Curious how the top seat is attached. Appears the front stretchers sit about 3/4 lower than the cedar top. Looks like the seat cross members rest atop the stretchers?


----------



## anoldlady (Aug 19, 2010)

Nordichomey said:


> Curious how the top seat is attached. Appears the front stretchers sit about 3/4 lower than the cedar top. Looks like the seat cross members rest atop the stretchers?
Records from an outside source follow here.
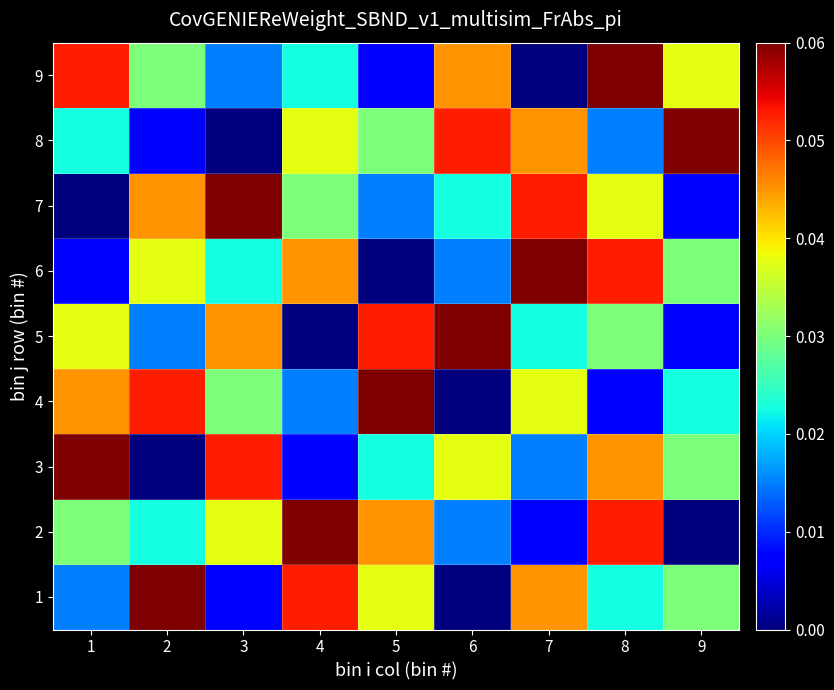

Reading left to right, list all the values displayed in this chart.

1: 1=0.0	2=0.1	3=0.0	4=0.1	5=0.0	6=0.0	7=0.0	8=0.0	9=0.0
2: 1=0.0	2=0.0	3=0.0	4=0.1	5=0.0	6=0.0	7=0.0	8=0.1	9=0.0
3: 1=0.1	2=0.0	3=0.1	4=0.0	5=0.0	6=0.0	7=0.0	8=0.0	9=0.0
4: 1=0.0	2=0.1	3=0.0	4=0.0	5=0.1	6=0.0	7=0.0	8=0.0	9=0.0
5: 1=0.0	2=0.0	3=0.0	4=0.0	5=0.1	6=0.1	7=0.0	8=0.0	9=0.0
6: 1=0.0	2=0.0	3=0.0	4=0.0	5=0.0	6=0.0	7=0.1	8=0.1	9=0.0
7: 1=0.0	2=0.0	3=0.1	4=0.0	5=0.0	6=0.0	7=0.1	8=0.0	9=0.0
8: 1=0.0	2=0.0	3=0.0	4=0.0	5=0.0	6=0.1	7=0.0	8=0.0	9=0.1
9: 1=0.1	2=0.0	3=0.0	4=0.0	5=0.0	6=0.0	7=0.0	8=0.1	9=0.0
You are correct! Here is a sketchup drawing that shows the detail. The proportions aren't exact because I drew this from memory, but you get the idea of the joinery. By the way, the top is made from pine 1x4 boards and the frame is made from pine 2x4 studs and the legs are 4x4 douglas fir.


----------



## Nordichomey (Feb 1, 2014)

Very nice. Thank you for the sketch up!


----------



## MagGeorge (Jul 5, 2012)

Great looking and well made bench. Cool and sturdy design and the wood is beautiful with those knots. Great job!


----------



## 5RAIDERS (Sep 16, 2017)

anoldlady said:


> a couple of years ago, i made this wooden bench for my wife to put in the laundry room. It is super sturdy and was cheap to build. I just thought that i would share.


need for same use.


----------